Pour tous les professionnels du secteur, c'est la douche froide: "On a le sentiment que le Premier ministre n'a pas entendu la question qu'on lui a posée", a déclaré à l'AFP Emmanuel Demarcy-Mota, directeur du Théâtre de la ville à Paris et du Festival d'Automne qui propose encore 28 spectacles - soit 120 représentations, d'ici au 1er décembre.
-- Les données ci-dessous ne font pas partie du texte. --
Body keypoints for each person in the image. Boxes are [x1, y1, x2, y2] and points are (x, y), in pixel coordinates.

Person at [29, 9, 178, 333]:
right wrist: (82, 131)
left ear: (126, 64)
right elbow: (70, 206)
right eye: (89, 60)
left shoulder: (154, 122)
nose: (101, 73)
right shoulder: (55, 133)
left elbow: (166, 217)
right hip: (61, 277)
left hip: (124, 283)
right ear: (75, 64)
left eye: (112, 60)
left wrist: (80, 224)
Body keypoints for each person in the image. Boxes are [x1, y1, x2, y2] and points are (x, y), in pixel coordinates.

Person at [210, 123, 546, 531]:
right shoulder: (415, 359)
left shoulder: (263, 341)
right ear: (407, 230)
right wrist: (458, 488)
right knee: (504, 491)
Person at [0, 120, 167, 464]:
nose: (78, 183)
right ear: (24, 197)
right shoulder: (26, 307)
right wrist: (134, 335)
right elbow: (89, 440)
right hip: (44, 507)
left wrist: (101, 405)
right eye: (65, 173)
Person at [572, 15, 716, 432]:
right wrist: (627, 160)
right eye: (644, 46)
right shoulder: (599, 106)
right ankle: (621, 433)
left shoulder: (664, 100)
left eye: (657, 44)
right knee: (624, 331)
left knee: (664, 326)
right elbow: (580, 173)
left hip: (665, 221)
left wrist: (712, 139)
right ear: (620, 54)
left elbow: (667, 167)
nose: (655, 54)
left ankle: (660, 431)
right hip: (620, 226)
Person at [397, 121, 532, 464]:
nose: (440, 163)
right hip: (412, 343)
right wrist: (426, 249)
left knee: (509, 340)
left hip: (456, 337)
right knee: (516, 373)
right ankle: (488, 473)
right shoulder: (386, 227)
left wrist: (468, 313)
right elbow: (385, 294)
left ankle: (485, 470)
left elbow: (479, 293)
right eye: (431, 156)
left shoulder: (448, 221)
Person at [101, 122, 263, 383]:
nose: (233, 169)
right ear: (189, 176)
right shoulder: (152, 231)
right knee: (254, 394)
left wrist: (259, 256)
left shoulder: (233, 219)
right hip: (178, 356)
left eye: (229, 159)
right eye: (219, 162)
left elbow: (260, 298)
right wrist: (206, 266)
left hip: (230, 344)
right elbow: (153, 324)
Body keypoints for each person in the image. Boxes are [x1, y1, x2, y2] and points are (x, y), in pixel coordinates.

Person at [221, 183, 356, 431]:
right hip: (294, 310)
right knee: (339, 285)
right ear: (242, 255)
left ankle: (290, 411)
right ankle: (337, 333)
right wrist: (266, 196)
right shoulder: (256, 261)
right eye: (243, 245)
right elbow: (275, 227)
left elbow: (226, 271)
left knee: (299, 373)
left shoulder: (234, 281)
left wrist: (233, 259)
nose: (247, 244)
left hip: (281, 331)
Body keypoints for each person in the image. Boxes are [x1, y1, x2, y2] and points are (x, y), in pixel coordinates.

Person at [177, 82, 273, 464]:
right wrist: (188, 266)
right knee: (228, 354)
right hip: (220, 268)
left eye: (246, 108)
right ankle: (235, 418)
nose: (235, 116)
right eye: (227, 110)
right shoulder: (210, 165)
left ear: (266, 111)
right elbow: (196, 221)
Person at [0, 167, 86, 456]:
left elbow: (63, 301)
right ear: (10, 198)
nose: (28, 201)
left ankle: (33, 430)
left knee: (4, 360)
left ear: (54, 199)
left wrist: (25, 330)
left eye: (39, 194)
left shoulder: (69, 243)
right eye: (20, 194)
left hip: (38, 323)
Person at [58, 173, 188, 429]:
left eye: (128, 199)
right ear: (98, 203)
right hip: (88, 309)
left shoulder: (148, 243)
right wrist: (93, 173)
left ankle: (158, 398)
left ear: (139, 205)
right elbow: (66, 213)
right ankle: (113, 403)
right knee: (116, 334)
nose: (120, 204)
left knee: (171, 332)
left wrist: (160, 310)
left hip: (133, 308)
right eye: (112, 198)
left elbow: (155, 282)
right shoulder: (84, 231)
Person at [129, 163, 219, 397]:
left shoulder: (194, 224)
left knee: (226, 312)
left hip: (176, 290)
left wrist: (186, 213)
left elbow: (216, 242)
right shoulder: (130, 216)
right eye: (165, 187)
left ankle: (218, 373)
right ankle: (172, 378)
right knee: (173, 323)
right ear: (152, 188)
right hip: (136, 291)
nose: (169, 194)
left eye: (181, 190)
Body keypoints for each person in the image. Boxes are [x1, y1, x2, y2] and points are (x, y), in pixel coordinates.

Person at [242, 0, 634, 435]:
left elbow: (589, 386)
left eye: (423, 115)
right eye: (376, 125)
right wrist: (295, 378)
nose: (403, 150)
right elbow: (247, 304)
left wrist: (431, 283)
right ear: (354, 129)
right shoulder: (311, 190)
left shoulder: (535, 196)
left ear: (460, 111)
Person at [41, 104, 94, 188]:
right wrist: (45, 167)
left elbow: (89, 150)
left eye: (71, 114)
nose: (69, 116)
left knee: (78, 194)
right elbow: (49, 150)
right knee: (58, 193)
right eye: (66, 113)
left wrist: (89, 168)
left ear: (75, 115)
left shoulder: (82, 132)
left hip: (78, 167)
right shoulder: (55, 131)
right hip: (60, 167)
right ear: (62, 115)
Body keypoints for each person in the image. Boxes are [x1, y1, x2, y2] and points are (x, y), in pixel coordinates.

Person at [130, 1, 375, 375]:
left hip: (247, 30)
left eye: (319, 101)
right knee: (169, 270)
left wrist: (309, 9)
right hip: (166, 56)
"On essaye de nous opposer aux professionnels de santé, desquels nous sommes solidaires à 100%. Mais à quand un débat de société pour dire que la culture fait aussi partie du soin pour se reconstruire? Nous ne sortirons pas de cette crise sans la culture", martèle-t-il, "sidéré" par cette annonce.

"Arrêt de mort"

Le Premier ministre assure aux acteurs du spectacle et du cinéma que l'État sera présent à leurs côtés, mais l'inquiétude est plus vive que jamais. Dans un communiqué commun, le spectacle privé, dont le syndicat national du théâtre privé (SNTP), demande à l'État de "renforcer le soutien au secteur" par des exonérations de cotisations sociales patronales ou par une garantie d'accès au fond de solidarité. Seule solution, selon eux, pour sortir de "l'impasse".
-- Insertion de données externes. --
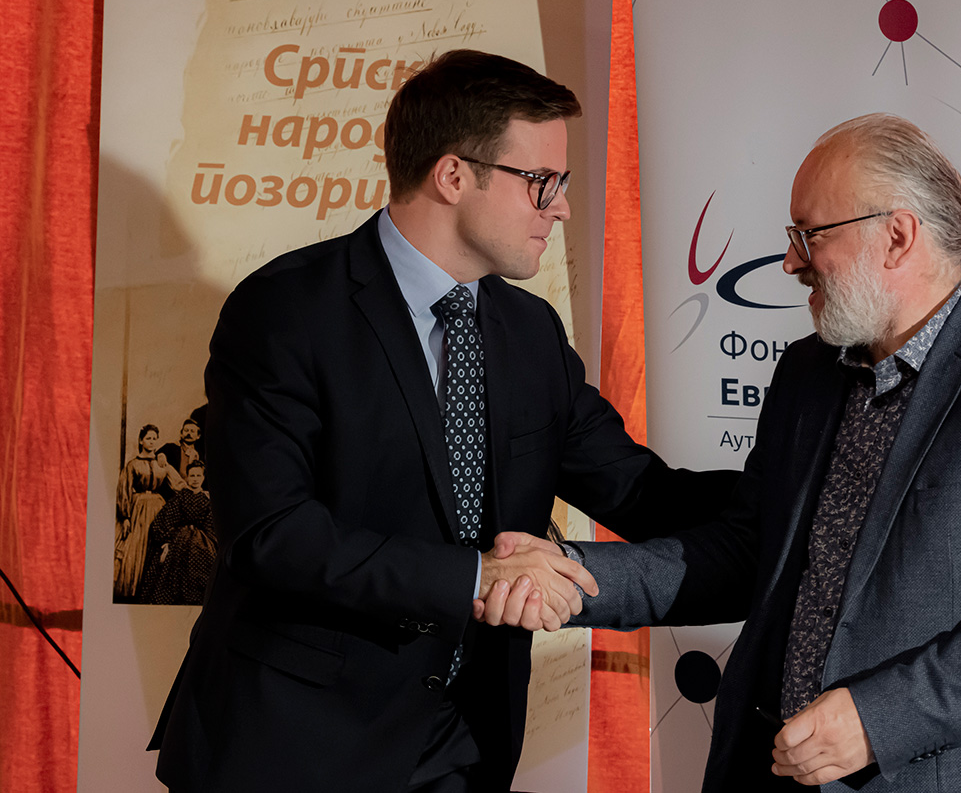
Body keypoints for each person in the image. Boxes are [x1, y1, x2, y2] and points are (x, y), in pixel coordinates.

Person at [487, 114, 961, 792]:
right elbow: (747, 551)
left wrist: (881, 719)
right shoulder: (807, 370)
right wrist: (572, 576)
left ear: (897, 236)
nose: (791, 262)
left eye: (809, 234)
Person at [148, 49, 735, 792]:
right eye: (542, 182)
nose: (560, 207)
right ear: (454, 176)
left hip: (466, 744)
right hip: (295, 746)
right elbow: (272, 535)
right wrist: (476, 576)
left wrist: (814, 493)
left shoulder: (532, 332)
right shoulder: (284, 311)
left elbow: (644, 493)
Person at [115, 424, 188, 601]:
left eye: (155, 439)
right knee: (135, 546)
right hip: (138, 508)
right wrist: (125, 517)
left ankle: (151, 590)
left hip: (158, 507)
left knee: (156, 546)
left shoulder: (161, 463)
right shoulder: (133, 465)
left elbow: (179, 484)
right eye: (148, 438)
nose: (152, 442)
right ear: (141, 441)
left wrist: (198, 491)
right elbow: (124, 490)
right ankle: (132, 590)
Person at [136, 460, 217, 606]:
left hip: (202, 541)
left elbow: (211, 525)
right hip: (178, 539)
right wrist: (167, 541)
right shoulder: (180, 498)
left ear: (204, 478)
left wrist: (207, 540)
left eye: (198, 475)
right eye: (192, 475)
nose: (195, 479)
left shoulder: (208, 500)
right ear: (187, 477)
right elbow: (165, 520)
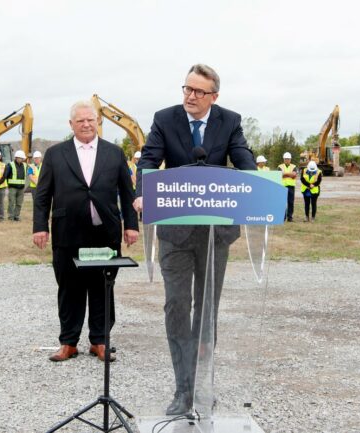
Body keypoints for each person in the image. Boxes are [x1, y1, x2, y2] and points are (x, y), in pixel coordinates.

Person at [133, 64, 256, 415]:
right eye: (186, 89)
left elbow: (243, 158)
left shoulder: (229, 121)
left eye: (198, 91)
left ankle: (203, 386)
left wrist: (259, 186)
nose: (189, 96)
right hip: (174, 231)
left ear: (214, 96)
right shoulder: (165, 118)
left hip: (215, 234)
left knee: (206, 310)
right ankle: (182, 390)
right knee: (176, 306)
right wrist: (143, 192)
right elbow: (148, 161)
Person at [33, 100, 139, 363]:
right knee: (69, 288)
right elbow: (43, 195)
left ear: (98, 122)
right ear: (71, 124)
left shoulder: (114, 153)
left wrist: (132, 225)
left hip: (105, 232)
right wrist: (39, 227)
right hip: (68, 233)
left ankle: (100, 341)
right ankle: (68, 342)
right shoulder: (56, 154)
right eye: (80, 120)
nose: (86, 124)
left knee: (103, 287)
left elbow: (127, 193)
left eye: (90, 120)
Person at [5, 150, 28, 221]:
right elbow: (5, 175)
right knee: (12, 202)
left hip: (21, 188)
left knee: (19, 203)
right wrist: (6, 186)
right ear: (17, 158)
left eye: (23, 158)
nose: (22, 160)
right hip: (12, 188)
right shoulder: (10, 165)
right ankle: (10, 217)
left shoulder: (25, 165)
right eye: (21, 158)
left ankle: (16, 216)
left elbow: (29, 173)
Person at [278, 152, 298, 222]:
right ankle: (282, 217)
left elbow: (294, 175)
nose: (287, 160)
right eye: (285, 159)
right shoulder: (280, 166)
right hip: (282, 186)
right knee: (282, 202)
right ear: (283, 159)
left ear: (290, 159)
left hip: (291, 187)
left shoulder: (294, 166)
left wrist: (285, 174)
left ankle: (290, 217)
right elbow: (280, 175)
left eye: (288, 159)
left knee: (290, 202)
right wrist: (290, 174)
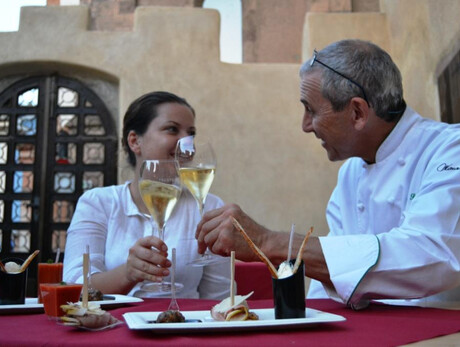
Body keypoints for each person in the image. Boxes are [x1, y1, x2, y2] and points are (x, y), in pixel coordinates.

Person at [196, 39, 460, 310]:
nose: (305, 125)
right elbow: (331, 279)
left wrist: (267, 241)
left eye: (311, 109)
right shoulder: (350, 175)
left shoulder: (450, 149)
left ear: (357, 112)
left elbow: (434, 254)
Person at [64, 91, 230, 300]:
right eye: (172, 129)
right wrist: (128, 273)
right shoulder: (97, 203)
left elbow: (219, 299)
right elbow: (74, 287)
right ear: (135, 141)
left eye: (191, 134)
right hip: (111, 328)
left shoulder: (210, 207)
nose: (187, 144)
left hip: (185, 327)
"Je pense à tous les théâtres pour qui c'est un arrêt de mort, (alors que) on va tous se balader, se croiser pendant les vacances de la Toussaint", pointe dans les colonnes du Figaro l'acteur Fabrice Luchini.

Repenser les horaires

Malgré l'émoi, l'heure est aussi à la réorganisation. Le groupe MK2, qui compte 200 écrans dont 68 à Paris, prévoit d'ouvrir ses salles dès 8 heures le matin pour permettre au public de venir plus tôt.

Au théâtre aussi, l'heure est à la débrouille: spectacles avancés à 19 heures, voire 18h30, ajout de représentations les week-ends et peut-être le matin... Tout est fait pour permettre la pérennité du spectacle vivant, qui se sent plus que jamais menacé.

Manque de nouveaux films

Pour le cinéma, la crainte est que les distributeurs déprogramment massivement les films ou pire, les cèdent aux plateformes, comme Netflix. "On lance un appel aux distributeurs. Il ne faut surtout pas déprogrammer les films. Qui viendra au cinéma s'il n'y a plus de films?", lance le patron des exploitants français.
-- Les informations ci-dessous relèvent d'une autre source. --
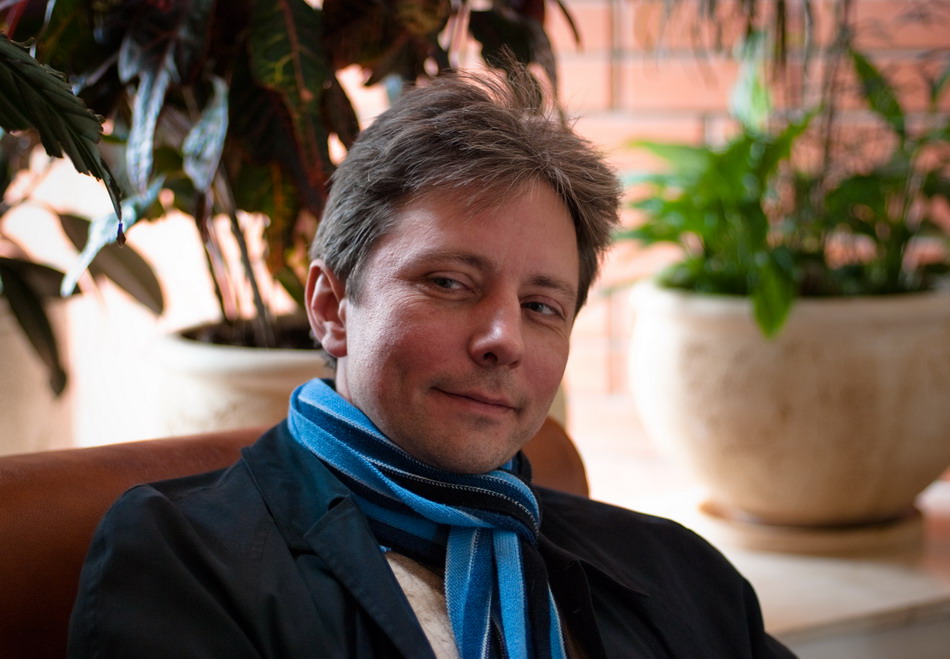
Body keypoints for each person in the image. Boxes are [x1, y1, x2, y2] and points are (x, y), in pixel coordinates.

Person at [68, 68, 794, 658]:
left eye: (542, 305)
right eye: (448, 283)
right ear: (331, 306)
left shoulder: (680, 574)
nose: (504, 338)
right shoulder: (185, 560)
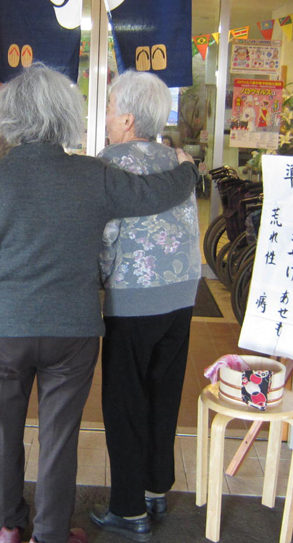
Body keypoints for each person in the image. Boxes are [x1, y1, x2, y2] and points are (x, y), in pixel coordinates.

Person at [0, 65, 199, 543]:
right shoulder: (93, 174)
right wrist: (187, 168)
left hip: (1, 328)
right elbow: (155, 193)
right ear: (67, 117)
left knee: (2, 433)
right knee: (59, 439)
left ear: (9, 119)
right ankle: (51, 533)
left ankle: (6, 526)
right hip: (73, 333)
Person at [90, 71, 202, 542]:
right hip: (181, 295)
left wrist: (94, 278)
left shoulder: (110, 163)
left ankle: (129, 508)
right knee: (164, 392)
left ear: (129, 118)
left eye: (112, 109)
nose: (108, 118)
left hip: (132, 299)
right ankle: (157, 487)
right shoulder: (179, 161)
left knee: (125, 401)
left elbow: (104, 236)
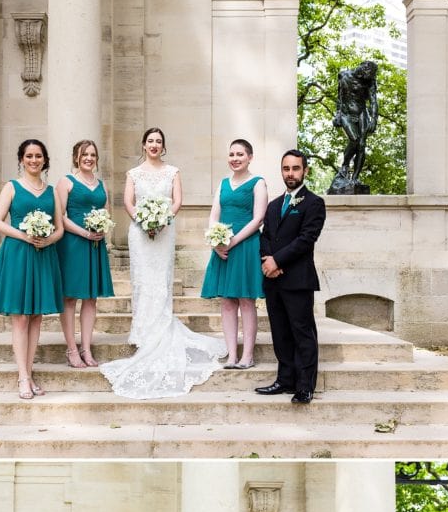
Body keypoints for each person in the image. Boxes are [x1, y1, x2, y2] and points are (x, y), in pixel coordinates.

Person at [100, 127, 226, 398]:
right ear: (143, 145)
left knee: (161, 280)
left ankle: (160, 329)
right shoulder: (133, 174)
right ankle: (143, 333)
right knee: (143, 281)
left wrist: (161, 219)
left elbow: (178, 201)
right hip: (140, 232)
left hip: (165, 230)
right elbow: (127, 201)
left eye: (158, 141)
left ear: (163, 146)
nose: (154, 145)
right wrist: (143, 221)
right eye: (150, 141)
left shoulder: (173, 172)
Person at [0, 138, 64, 399]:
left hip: (44, 255)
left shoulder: (51, 191)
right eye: (29, 156)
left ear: (44, 160)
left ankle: (29, 373)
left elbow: (60, 228)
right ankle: (23, 377)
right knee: (19, 317)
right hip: (18, 254)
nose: (34, 160)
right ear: (21, 159)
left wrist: (48, 239)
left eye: (38, 156)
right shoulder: (11, 187)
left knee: (37, 317)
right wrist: (24, 235)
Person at [256, 149, 326, 404]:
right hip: (273, 280)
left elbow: (306, 239)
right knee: (280, 332)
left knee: (302, 332)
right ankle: (285, 380)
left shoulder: (314, 203)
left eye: (296, 168)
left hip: (298, 279)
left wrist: (278, 260)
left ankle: (305, 386)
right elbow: (264, 236)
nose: (291, 173)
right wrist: (267, 261)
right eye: (286, 169)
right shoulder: (274, 205)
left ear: (305, 171)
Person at [200, 139, 268, 369]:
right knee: (227, 303)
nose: (235, 158)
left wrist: (234, 241)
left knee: (246, 301)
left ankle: (247, 355)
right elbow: (213, 217)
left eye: (240, 154)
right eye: (231, 154)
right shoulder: (223, 184)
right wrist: (216, 243)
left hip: (246, 246)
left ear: (250, 157)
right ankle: (231, 354)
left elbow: (258, 218)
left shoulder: (258, 183)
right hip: (222, 249)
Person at [56, 139, 115, 368]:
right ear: (76, 158)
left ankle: (87, 349)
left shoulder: (101, 184)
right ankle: (71, 350)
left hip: (95, 245)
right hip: (73, 244)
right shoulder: (67, 182)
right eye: (84, 154)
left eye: (92, 154)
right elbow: (60, 216)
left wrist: (102, 228)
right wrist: (84, 232)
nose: (89, 158)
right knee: (70, 297)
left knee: (91, 298)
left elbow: (106, 213)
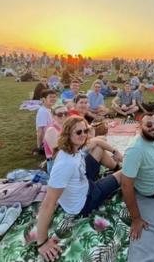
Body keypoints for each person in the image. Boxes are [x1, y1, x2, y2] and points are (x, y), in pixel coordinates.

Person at [35, 116, 122, 261]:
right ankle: (119, 171)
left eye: (85, 130)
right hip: (85, 201)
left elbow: (97, 142)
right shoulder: (65, 164)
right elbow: (48, 203)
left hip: (83, 182)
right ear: (68, 135)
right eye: (78, 132)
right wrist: (42, 242)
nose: (83, 135)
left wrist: (115, 152)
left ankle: (116, 166)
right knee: (124, 174)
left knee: (99, 149)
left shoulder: (73, 147)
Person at [43, 105, 68, 173]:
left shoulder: (66, 127)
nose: (63, 116)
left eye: (65, 113)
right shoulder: (51, 130)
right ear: (53, 117)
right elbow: (57, 154)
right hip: (56, 165)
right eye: (60, 114)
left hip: (68, 158)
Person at [35, 90, 57, 155]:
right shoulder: (43, 112)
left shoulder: (49, 109)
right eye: (50, 97)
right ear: (44, 99)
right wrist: (39, 147)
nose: (53, 99)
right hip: (48, 140)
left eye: (54, 97)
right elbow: (40, 130)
Plusieurs films étrangers dont le dernier James Bond, Mourir peut attendre, ont retardé une nouvelle fois leur date de sortie, désormais prévue au printemps prochain. Mais "par solidarité", le film d'horreur sud-coréen "Peninsula", suite du Dernier train pour Busan, a finalement décidé de maintenir sa date initiale (21 octobre).

Tous les films à gros budget pourront-ils faire de même? Attendue en salles le 11 novembre, Aline, la fiction inspirée de la vie de Céline Dion, portée par Valérie Lemercier, superproduction franco-québécoise à 30 millions de dollars pourra-t-elle rendre le risque d'une billetterie réduite?